● **Task requirements**
Restate word for word all of the lines below, with each image left out.

● **Source data**
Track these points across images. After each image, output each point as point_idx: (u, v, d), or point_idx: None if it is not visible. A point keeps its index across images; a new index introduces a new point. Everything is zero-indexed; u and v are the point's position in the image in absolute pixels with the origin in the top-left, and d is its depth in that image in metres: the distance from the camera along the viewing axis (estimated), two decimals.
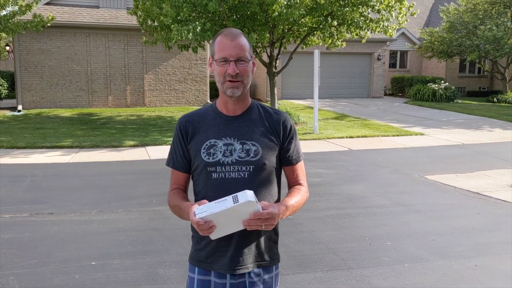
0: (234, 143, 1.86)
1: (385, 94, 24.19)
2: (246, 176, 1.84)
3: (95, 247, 4.67)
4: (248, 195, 1.61)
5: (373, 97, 22.78)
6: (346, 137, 11.87)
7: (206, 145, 1.86)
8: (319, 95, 12.80)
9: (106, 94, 17.09)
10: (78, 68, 16.59)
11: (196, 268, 1.94)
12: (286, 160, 1.98)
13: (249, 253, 1.88)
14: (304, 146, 10.75)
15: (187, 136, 1.91)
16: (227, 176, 1.83)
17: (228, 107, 1.91)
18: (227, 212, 1.63)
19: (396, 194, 6.80)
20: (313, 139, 11.69)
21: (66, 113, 15.35)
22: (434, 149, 10.68)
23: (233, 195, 1.62)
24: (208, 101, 18.39)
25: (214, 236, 1.72)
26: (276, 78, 13.83)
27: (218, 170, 1.84)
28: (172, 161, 1.98)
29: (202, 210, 1.64)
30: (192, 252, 1.98)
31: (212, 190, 1.83)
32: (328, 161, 9.10)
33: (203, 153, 1.85)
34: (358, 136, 12.01)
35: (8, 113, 15.10)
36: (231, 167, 1.83)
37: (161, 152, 9.82)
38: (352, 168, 8.50)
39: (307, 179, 1.89)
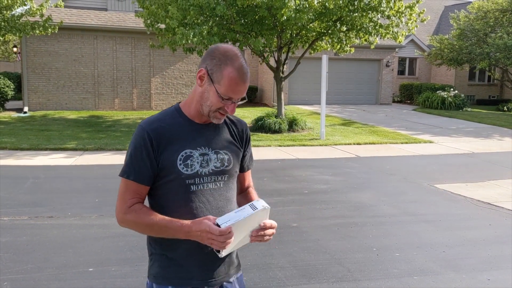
0: (209, 153, 1.79)
1: (394, 101, 23.98)
2: (221, 186, 1.81)
3: (93, 253, 4.53)
4: (262, 202, 1.64)
5: (381, 104, 22.57)
6: (354, 144, 11.70)
7: (182, 156, 1.74)
8: (326, 101, 12.65)
9: (113, 97, 17.03)
10: (85, 71, 16.55)
11: (170, 287, 1.79)
12: (244, 167, 1.99)
13: (225, 262, 1.84)
14: (310, 152, 10.59)
15: (158, 147, 1.72)
16: (205, 188, 1.77)
17: (202, 118, 1.81)
18: (247, 221, 1.61)
19: (405, 203, 6.62)
20: (320, 145, 11.53)
21: (72, 115, 15.30)
22: (443, 157, 10.48)
23: (249, 203, 1.64)
24: None
25: (226, 251, 1.65)
26: (283, 83, 13.69)
27: (196, 182, 1.75)
28: (134, 173, 1.74)
29: (225, 220, 1.59)
30: (159, 271, 1.80)
31: (191, 202, 1.74)
32: (335, 168, 8.93)
33: (180, 164, 1.73)
34: (365, 143, 11.83)
35: (14, 114, 15.07)
36: (208, 177, 1.78)
37: None
38: (360, 176, 8.32)
39: (313, 186, 1.78)
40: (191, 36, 10.23)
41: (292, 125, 13.24)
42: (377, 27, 12.45)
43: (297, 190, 7.11)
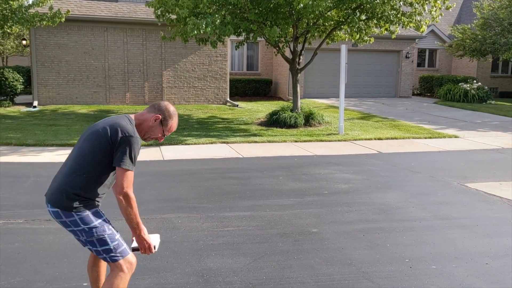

● **Result of the task**
Track these points across images. After each image, output each point as point_idx: (u, v, d), or point_idx: None if it is not visible. A point keeps its index across images; a new index introduces a new point. Everything is zero-indexed; u and v are the point's position in the image in absolute pixels with the origin in the top-left, and d is its depth in that image in metres: the distance from the camera along the viewing axis (estimated), two decimals.
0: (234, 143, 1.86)
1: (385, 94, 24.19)
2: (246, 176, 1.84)
3: (95, 247, 4.67)
4: (248, 195, 1.61)
5: (373, 97, 22.78)
6: (346, 137, 11.87)
7: (206, 145, 1.86)
8: (319, 95, 12.80)
9: (106, 94, 17.09)
10: (78, 68, 16.59)
11: (196, 268, 1.94)
12: (286, 160, 1.98)
13: (249, 253, 1.88)
14: (304, 146, 10.75)
15: (187, 136, 1.91)
16: (227, 176, 1.83)
17: (228, 107, 1.91)
18: (227, 212, 1.63)
19: (396, 194, 6.80)
20: (313, 139, 11.69)
21: (66, 113, 15.35)
22: (434, 149, 10.68)
23: (233, 195, 1.62)
24: (208, 101, 18.39)
25: (214, 236, 1.72)
26: (276, 78, 13.83)
27: (218, 170, 1.84)
28: (172, 161, 1.98)
29: (202, 210, 1.64)
30: (192, 252, 1.98)
31: (212, 190, 1.83)
32: (328, 161, 9.10)
33: (203, 153, 1.85)
34: (358, 136, 12.01)
35: (8, 113, 15.10)
36: (231, 167, 1.83)
37: (161, 152, 9.82)
38: (352, 168, 8.50)
39: (307, 179, 1.89)
0: (209, 153, 1.79)
1: (394, 101, 23.98)
2: (221, 186, 1.81)
3: (93, 253, 4.53)
4: (262, 202, 1.64)
5: (381, 104, 22.57)
6: (354, 144, 11.70)
7: (182, 156, 1.74)
8: (326, 101, 12.65)
9: (113, 97, 17.03)
10: (85, 71, 16.55)
11: (170, 287, 1.79)
12: (244, 167, 1.99)
13: (225, 262, 1.84)
14: (310, 152, 10.59)
15: (158, 147, 1.72)
16: (205, 188, 1.77)
17: (202, 118, 1.81)
18: (247, 221, 1.61)
19: (405, 203, 6.62)
20: (320, 145, 11.53)
21: (72, 115, 15.30)
22: (443, 157, 10.48)
23: (249, 203, 1.64)
24: None
25: (226, 251, 1.65)
26: (283, 83, 13.69)
27: (196, 182, 1.75)
28: (134, 173, 1.74)
29: (225, 220, 1.59)
30: (159, 271, 1.80)
31: (191, 202, 1.74)
32: (335, 168, 8.93)
33: (180, 164, 1.73)
34: (365, 143, 11.83)
35: (14, 114, 15.07)
36: (208, 177, 1.78)
37: None
38: (360, 176, 8.32)
39: (313, 186, 1.78)
40: (191, 36, 10.23)
41: (292, 125, 13.24)
42: (377, 27, 12.45)
43: (297, 190, 7.11)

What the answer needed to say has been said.